1 octobre 2022

Destinationite

Encore quelques heures de travail avant le plaisir de voir une broderie finie !

Connaissez-vous ce qu’on appelle la destinationite ?

Ce n’est pas une notion nouvelle. Vous trouverez plein d’articles sur le sujet.

Elle amène deux notions fondamentales :

  • la prise de décisions absurdes
  • Plus nous approchons du but fixé, plus il est difficile de renoncer.

En langage de brodeuse, cela se traduit par : « Yes, j’ai bientôt fini. Il me tarde de voir le résultat. Vite, il faut que je finisse ! ».

Hormis les élèves très minutieuses et patientes qui arrivent à surmonter ce problème, les autres (dont moi-même) voient leur ouvrage avancer et ont hâte de le voir fini. C’est là que commencent les ennuis…

Résultat : les points s’agrandissent, la régularité est moindre, les aiguillées sont plus longues et donc le fil s’abîme, se glisse une erreur de couleur, on coupe le mauvais fil quand il s’agit de jours, on travaille trop longtemps et on perd en concentration, et j’en passe….

Il m’a fallu des années pour accepter de prendre le temps jusqu’à la fin, jusqu’au dernier point de l’ouvrage… Et je lutte toujours…

Donc, quand on brode, il ne faut surtout pas compter les heures ou regarder le travail qui reste à faire mais simplement réfléchir à chaque étape puis prendre le temps nécessaire pour broder toujours aussi régulièrement, un motif après l’autre jusqu’au dernier point.

Quand un motif est fini, prenez le temps de le regarder pour savoir s’il vous plait. L’avis honnête d’un tiers est toujours le bienvenu. Peut-être que cela vous obligera à refaire une partie de la broderie. Oui ? Non ? Choix cornélien. Sur le moment, c’est toujours difficile de trouver le courage de refaire mais si l’ouvrage est bien engagé, ce serait dommage de le gâcher pour une décision absurde liée à un moment de découragement. Quand vous le regarderez plusieurs mois ou années plus tard, vous aurez oublié le temps et l’énergie déployés pour refaire et vous serez fier(e) de votre travail. Alors, la réponse est OUI !

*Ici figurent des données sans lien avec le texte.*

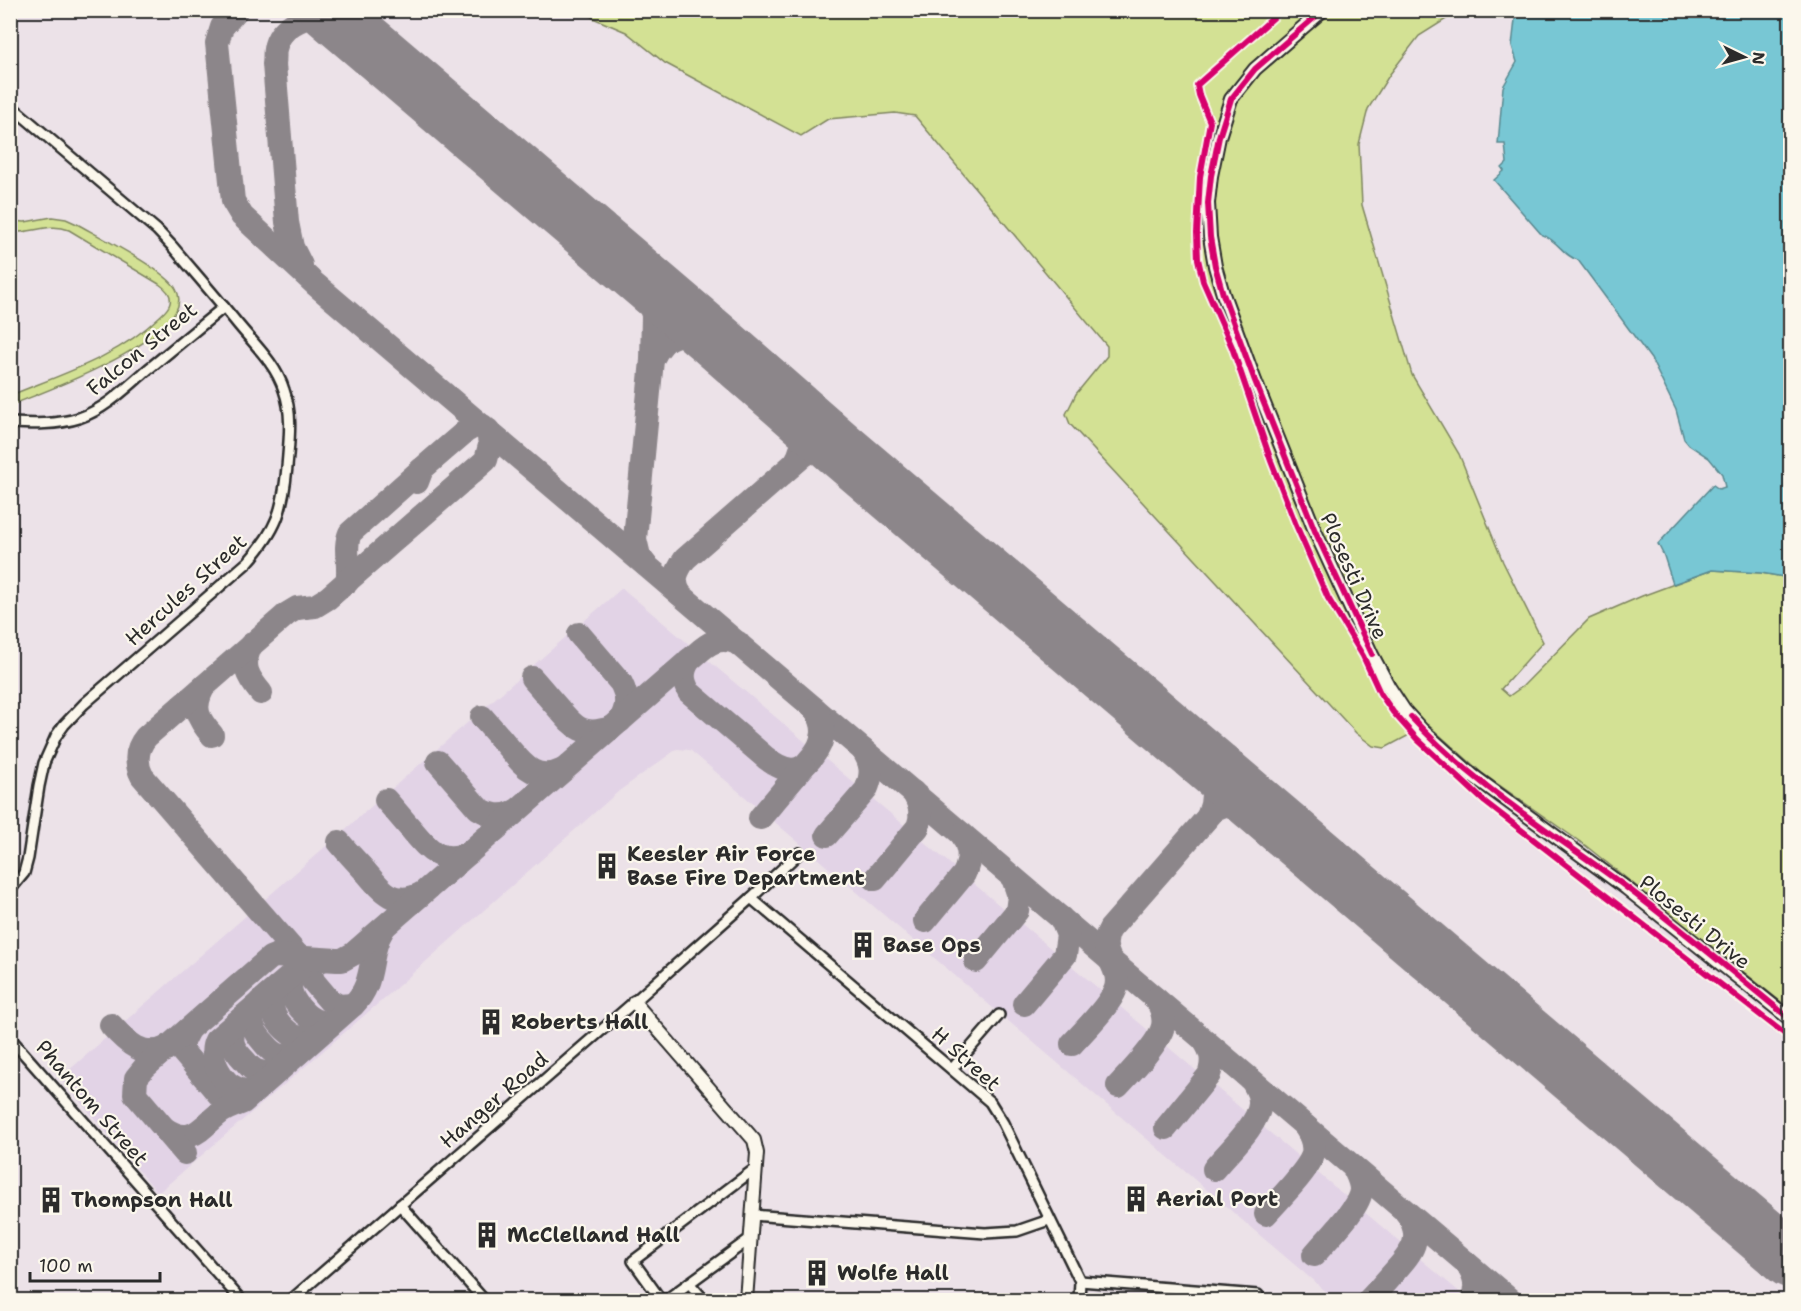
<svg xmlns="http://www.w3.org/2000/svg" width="1801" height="1311" viewBox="0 0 1801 1311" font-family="'Shantell Sans',sans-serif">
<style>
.built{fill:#e2d3e6}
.green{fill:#d3e194;stroke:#7f8660;stroke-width:1.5}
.water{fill:#78c7d4;stroke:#598990;stroke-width:1.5}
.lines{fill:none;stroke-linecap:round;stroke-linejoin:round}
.taxiway{stroke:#8c868a;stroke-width:24}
.runway{stroke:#8c868a;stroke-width:58}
.street-casing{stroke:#2b2b2b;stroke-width:14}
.secondary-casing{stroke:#2b2b2b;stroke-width:16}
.street{stroke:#fbf7ec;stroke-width:9}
.secondary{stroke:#fbf7ec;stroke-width:12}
.cycleway-casing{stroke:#fbf7ec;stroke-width:10}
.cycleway{stroke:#d6006c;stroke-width:6}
.labels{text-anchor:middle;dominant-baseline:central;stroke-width:4.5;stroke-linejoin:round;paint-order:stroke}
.street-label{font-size:21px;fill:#2b2b2b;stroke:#fbf7ec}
.poi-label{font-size:21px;font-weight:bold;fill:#2b2b2b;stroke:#fbf7ec;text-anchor:start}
</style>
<rect width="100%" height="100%" fill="#ece2e8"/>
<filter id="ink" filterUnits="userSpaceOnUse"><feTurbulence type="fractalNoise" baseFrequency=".0167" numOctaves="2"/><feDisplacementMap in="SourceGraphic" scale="12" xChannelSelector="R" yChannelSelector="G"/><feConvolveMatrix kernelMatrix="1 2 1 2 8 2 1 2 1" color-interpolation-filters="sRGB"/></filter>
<g filter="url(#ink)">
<polygon class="built" points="622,588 1469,1300 1336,1300 690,750 677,749 619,791 388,995 158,1193 60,1078"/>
<g class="green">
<polygon points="584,11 1459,11 1419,36 1390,74 1368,109 1359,144 1362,205 1412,375 1459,454 1503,562 1543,642 1501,689 1509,696 1523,686 1589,619 1642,596 1712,570 1761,573 1790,578 1790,1009 1586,846 1482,773 1428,725 1385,748 1373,746 1356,733 1070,424 1066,414 1076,394 1107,356 1107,346 915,116 895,113 828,119 801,136 665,63 626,32 593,18"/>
<path d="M52 217 66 219 77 224C98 236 166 270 176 289 202 335 41 393 11 405V395C62 374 118 357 159 317 162 314 169 309 170 303 172 295 165 288 159 284L69 230C50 222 31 234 11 232V221L25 222Z"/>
</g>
<path class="water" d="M1516 11H1790V578L1761 573 1712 570 1673 584 1664 556 1658 544 1713 485 1719 489 1725 487 1722 474 1709 458 1689 445 1684 439 1676 410 1651 359 1578 260C1564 257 1557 239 1542 235L1494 180 1504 171 1502 168 1507 163 1505 144H1498L1503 87 1517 62 1512 46Z"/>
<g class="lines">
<g class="taxiway">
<polyline points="237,10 222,27 217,43 233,201 242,216 315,284 1510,1300"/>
<path d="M301 265 292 247 287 222 274 64C275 59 274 54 275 49 279 27 303 15 323 17 329 17 336 21 342 24"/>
<polyline points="636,272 647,295 653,315 652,360"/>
<path d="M796 461C806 445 803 429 796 411"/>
<polyline points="417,482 422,469 466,431 475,426 483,426"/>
<path d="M645 564 639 556 635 539 652 360C667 329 685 331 714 339"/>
<path d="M347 582C351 566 343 549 350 533L422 469"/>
<path d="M680 594C672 580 676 572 685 559L804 455C819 446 824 441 841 450"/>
<path d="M579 634 621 683C628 697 628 707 620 721"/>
<path d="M251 645C241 666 247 676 261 693"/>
<path d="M689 660C682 672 682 680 689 692L766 758C775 765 790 774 802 767 806 765 809 760 812 757 825 741 827 726 815 709"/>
<path d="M532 678C541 688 549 698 558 708 575 728 583 737 611 728"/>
<path d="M203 688C192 709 198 719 212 735"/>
<path d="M482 717C490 726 499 736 507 746 523 765 536 783 563 770"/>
<path d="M1204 758C1212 777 1217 795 1209 814"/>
<path d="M438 762 478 808C491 816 502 818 516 811"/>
<path d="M386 800C395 810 403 820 412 830 429 850 440 865 469 853"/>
<polyline points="760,818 803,767"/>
<path d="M827 835 866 790C873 774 872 764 863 750"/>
<path d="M339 842C347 852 356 861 365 871 381 890 394 908 421 894"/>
<path d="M875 879 918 827C923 814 920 804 913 792"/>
<path d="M925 921 964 874C971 859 970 849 962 834"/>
<path d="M300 958 142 776C135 762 136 749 146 737L287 614 297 608 315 606 328 598 486 460 490 445 488 430"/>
<polyline points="322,960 312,964 310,969 313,981 329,1000 339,1006 353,1005"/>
<polyline points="976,961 1017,911 1019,896 1013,878"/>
<path d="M296 972C293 976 291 980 290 986 290 1000 307 1020 321 1022 326 1023 331 1021 335 1020"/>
<path d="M278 987C265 1009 276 1024 295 1037L310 1038 318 1035"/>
<path d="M260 1002C247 1019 252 1030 265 1044 270 1050 276 1056 284 1056 289 1057 294 1054 298 1053"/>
<polyline points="1024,1004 1065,955 1068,935 1061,918"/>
<path d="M236 1023C229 1041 232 1048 245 1061 249 1066 253 1071 260 1072 266 1074 272 1072 278 1070"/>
<path d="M111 1025C126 1042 144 1060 168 1047"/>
<polyline points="188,1030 182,1042 182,1051 222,1098"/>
<path d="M1072 1044C1084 1031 1111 1004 1116 988 1122 965 1096 954 1110 929L1215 809C1230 802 1243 799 1259 805"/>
<path d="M1118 1086C1130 1073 1160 1042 1163 1026 1165 1016 1161 1007 1156 999"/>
<path d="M259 1087C253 1090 247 1092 241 1090 222 1085 207 1058 216 1040L300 968 316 959"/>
<path d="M1166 1128 1209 1075C1214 1061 1212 1052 1204 1040"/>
<path d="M165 1129C192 1147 201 1127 221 1112 228 1107 236 1105 243 1102L353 1005C377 982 367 954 383 929"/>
<path d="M185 1153 135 1094 136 1078 145 1067 270 958 275 956 337 960H342L353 954 701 650C713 640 723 637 738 643"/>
<path d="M1214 1169C1227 1153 1259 1124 1260 1104 1261 1096 1257 1089 1253 1082"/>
<path d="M1266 1214C1279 1199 1305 1174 1312 1157 1316 1146 1311 1135 1305 1126"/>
<path d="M1314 1255C1326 1240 1360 1208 1361 1190 1361 1181 1357 1175 1354 1168"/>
<path d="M1467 1264C1475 1277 1478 1286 1472 1300"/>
<path d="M1369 1300C1378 1291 1386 1281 1395 1271 1412 1252 1424 1238 1407 1213"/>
</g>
<polyline class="runway" points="328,10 714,339 841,450 1790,1259"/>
<g class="street-casing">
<g id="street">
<path d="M10 105 157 230 172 246C194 272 216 297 237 323 254 344 276 364 284 390 293 415 289 441 287 467 283 511 277 529 248 562L84 704 64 725 56 736 44 763 39 786 28 858 24 873 10 890"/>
<path d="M10 423C33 424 57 425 79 418 105 409 125 389 146 371 172 350 198 328 224 307"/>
<polyline points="751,898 990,1102 1003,1123 1080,1281 1079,1300"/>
<polyline points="10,1038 241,1300"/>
<polyline points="952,1069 999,1015"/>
<polyline points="400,1205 484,1300"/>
<polyline points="753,1215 985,1233 1017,1231 1049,1220"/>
<polyline points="1080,1281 1258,1295 1257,1300"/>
<polyline points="689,1283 704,1300"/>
<polyline points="291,1300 634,1002 751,898 799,853"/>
<polyline points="661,1300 633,1261 756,1168"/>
<polyline points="666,1300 751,1238"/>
</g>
</g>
<g class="secondary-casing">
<g id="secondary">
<polyline points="1323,10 1255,69 1231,99 1219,137 1211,176 1208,203 1210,237 1215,266 1223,294 1255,381 1315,531 1372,655 1389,687 1404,710 1423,731 1472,775 1626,888 1790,1019"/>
<polyline points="634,1002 754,1140 757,1153 746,1300"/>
</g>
</g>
<use href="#street" class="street"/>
<use href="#secondary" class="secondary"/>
<g class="cycleway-casing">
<g id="cycleway">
<polyline points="1282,10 1197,85 1199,95 1210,122 1200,177 1197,233 1198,259 1203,281 1232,347 1271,461 1296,525 1328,598 1363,656 1380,693 1393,712 1417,739 1485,802 1790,1038"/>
<polyline points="1323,10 1255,69 1231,99 1219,137 1211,176 1208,203 1210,237 1215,266 1223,294 1255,381 1315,531 1372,654"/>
<path d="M1411 717C1473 785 1553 833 1626 887 1682 929 1736 975 1790 1019"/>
</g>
</g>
<use href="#cycleway" class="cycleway"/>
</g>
</g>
<defs>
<g id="building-bare" transform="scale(2.07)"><path d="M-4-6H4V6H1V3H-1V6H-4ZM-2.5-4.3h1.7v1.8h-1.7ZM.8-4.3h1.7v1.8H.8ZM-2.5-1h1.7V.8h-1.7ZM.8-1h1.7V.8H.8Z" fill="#2b2b2b" stroke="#fbf7ec" stroke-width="2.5" paint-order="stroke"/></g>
</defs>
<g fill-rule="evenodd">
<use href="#building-bare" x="607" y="866"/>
<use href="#building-bare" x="863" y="945"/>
<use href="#building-bare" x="491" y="1022"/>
<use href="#building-bare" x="1136" y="1199"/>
<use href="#building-bare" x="51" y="1200"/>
<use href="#building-bare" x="487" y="1235"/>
<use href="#building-bare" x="817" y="1273"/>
</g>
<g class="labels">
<g class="street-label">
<text transform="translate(142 349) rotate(-39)">Falcon Street</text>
<text transform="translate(1354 576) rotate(66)">Plosesti Drive</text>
<text transform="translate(186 590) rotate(-42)">Hercules Street</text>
<text transform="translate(1695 922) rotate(39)">Plosesti Drive</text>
<text transform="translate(966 1059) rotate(42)">H Street</text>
<text transform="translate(494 1100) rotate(-41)">Hanger Road</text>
<text transform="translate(92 1103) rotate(49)">Phantom Street</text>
</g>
<g class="poi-label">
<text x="627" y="854">Keesler Air Force<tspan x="627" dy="24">Base Fire Department</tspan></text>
<text x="883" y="945">Base Ops</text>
<text x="511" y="1022">Roberts Hall</text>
<text x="1156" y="1199">Aerial Port</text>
<text x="71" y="1200">Thompson Hall</text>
<text x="507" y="1235">McClelland Hall</text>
<text x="837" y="1273">Wolfe Hall</text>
</g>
</g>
<rect width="1801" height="1311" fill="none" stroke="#fbf7ec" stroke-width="36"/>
<rect x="18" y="18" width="1765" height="1275" fill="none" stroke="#2b2b2b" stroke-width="2" filter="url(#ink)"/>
<g transform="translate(1744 57) rotate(95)" stroke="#fbf7ec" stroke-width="4.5" paint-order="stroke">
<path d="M0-4.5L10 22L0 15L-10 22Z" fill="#2b2b2b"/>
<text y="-9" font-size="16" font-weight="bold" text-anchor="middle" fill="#2b2b2b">N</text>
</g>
<path d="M30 1272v9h130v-9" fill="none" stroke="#2b2b2b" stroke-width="3"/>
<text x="39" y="1272" font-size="18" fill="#2b2b2b" stroke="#fbf7ec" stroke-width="4.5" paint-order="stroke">100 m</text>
</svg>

Donc, nous prenons le temps et nous brodons les papillons. C’est un choix personnel de les rajouter car ils ne font pas partie du modèle original. J’avais tout simplement envie de broder un papillon en relief.

Première chose, trouver un modèle de papillon, le mettre à la bonne grandeur et réfléchir aux couleurs. J’ai donc décidé d’échantillonner sur un autre tissu. Grand bien m’en a pris car la première version était très moche et mal réfléchie ! C’est l’essai en bas à gauche.

Ensuite pour un papillon en relief, il faut réfléchir à la position des ailes. Je me suis rendue compte que sur l’essai en haut à gauche, les deux ailes destinées au relief étaient brodées en une seule pièce : cela n’est pas réaliste, elles doivent être indépendantes.

Troisième essai transformé car le corps avec les deux ailes fixes fonctionne (c’est celui en haut, au milieu). Il sera donc rebrodé directement sur la soie et les deux ailes en relief sont prêtes à être découpées puis fixées sur l’envers de la soie, ce qui donnera le relief .

Et maintenant, le coeur de la fleur centrale.

Là aussi, j’ai pris de la distance par rapport au modèle original car je n’aimais pas trop la manière dont il était traité. Après tout, rien n’oblige à suivre complètement un modèle. Il est toujours bon et agréable de suivre son instinct et de garder son libre-arbitre.

La partie supérieure est travaillée en longs points lancés avec plusieurs brins de violets mélangés. Il est donc important de fixer ces longs points avec un treillis de violet foncé sinon, une fois la broderie détendue, les fils ne resteront pas en place.

Pour la partie inférieure, retour aux fondamentaux de la broderie or concernant le bourrage qui est constitué d’une cartonnette découpée au gabarit du motif. Il est recouvert avec du mouliné argent fixé au point de boulogne à chaque extrémité.

ET VOILA, LA BRODERIE EST FINIE !

Cet article étant long, je réserve la partie encadrement pour le prochain voyage.